Work to complete: Copy the editorial's text from "Steve Barrett" to "are to survive." without any alteration.

Source extract:
□ □ □ □ □ □ □

Steve Barrett

From the editor of Media Week

Have media agencies embarked on a destructive one-way journey to oblivion? Omnicom Media Group's EMEA chief executive Colin Gottlieb lays it on the line in this week's feature when he says the days of the traditional media buying commission system are numbered and remuneration models need to evolve rapidly if agencies are to survive.

 

For the simple fact is media agencies are engaged in a cut-throat "race to the bottom" - driven in many cases by their clients - whereby they are offering their services for such small margins that their whole business model is becoming untenable.

 

Take the recently concluded £300m Nokia global media planning and buying pitch. Incumbent MediaCom had the squeeze put on it by the Finnish mobile phone giant for months prior to the review, culminating in the WPP agency offering its "absolute best price" deal.

 

It is suggested those terms involved the agency working at cost, or even below cost. But the client still wanted to go ahead with its fishing exercise to see what else was on offer in the market. So MediaCom made the unusual decision not to pitch for the business - a brave one in the current economic climate.

 

If a multibillion-pound network such as MediaCom can't make money out of an account, you have to wonder who can - and what sort of service the client will receive. But, of course, there were several eager agencies happy to go for the business, which was eventually won by Carat.

 

I don't want to get into a WPP versus Aegis spat, and I'm sure Carat would say it has won the business fair and square and fully intends to make money out of it. But it is an example of what's going on in the market, illustrated by numerous similar pitches over the past 12 months involving all the major agency networks.

 

The danger, as also illustrated by our feature, is that the cut-throat nature of this race to the bottom forces agencies to rely on some of the less transparent ways of making money on accounts - and that is surely the reverse of what needs to happen if agency business models are to successfully evolve into more sustainable areas such as content and consultancy.

□ □ □ □ □ □ □

(Collected data)

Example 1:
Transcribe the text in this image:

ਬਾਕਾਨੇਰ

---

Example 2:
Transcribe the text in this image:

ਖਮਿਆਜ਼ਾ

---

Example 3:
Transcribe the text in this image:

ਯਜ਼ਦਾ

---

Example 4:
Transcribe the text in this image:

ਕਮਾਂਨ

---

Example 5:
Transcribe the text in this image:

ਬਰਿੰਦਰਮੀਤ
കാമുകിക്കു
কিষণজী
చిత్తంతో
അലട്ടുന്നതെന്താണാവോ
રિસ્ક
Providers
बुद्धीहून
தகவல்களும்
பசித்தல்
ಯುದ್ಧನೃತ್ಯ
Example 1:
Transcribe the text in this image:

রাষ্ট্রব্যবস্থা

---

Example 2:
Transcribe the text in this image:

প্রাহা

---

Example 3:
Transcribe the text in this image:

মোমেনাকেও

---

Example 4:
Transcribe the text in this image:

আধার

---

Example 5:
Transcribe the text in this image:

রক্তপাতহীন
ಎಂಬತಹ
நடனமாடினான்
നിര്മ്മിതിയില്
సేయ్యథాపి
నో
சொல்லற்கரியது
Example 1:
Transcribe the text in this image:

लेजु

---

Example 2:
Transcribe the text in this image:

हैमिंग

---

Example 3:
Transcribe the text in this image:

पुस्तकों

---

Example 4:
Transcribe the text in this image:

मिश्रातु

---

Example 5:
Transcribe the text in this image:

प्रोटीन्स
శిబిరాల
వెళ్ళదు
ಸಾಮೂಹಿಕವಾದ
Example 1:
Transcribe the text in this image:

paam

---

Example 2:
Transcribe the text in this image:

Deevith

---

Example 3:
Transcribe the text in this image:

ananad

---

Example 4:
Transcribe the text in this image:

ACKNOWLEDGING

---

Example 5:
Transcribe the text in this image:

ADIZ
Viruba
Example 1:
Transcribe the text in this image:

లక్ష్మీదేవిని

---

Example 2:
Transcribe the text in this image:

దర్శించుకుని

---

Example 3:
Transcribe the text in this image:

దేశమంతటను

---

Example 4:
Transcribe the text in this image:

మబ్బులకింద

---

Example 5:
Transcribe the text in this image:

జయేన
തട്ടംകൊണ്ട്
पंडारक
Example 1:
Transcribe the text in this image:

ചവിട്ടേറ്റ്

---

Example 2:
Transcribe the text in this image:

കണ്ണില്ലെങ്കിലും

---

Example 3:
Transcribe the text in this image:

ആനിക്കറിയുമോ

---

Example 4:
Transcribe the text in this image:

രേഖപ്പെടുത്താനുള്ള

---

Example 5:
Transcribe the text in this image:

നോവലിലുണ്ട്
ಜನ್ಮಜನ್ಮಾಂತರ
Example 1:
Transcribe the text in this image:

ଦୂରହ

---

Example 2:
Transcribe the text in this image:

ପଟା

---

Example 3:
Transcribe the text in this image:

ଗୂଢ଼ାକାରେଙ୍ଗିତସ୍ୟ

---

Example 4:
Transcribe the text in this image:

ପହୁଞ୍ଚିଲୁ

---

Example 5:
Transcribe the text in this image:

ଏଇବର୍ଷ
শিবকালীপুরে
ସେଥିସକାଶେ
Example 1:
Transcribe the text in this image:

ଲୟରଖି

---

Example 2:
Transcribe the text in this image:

□ □ □ □ □ □ □

Answer section:
Steve Barrett

From the editor of Media Week

Have media agencies embarked on a destructive one-way journey to oblivion? Omnicom Media Group's EMEA chief executive Colin Gottlieb lays it on the line in this week's feature when he says the days of the traditional media buying commission system are numbered and remuneration models need to evolve rapidly if agencies are to survive.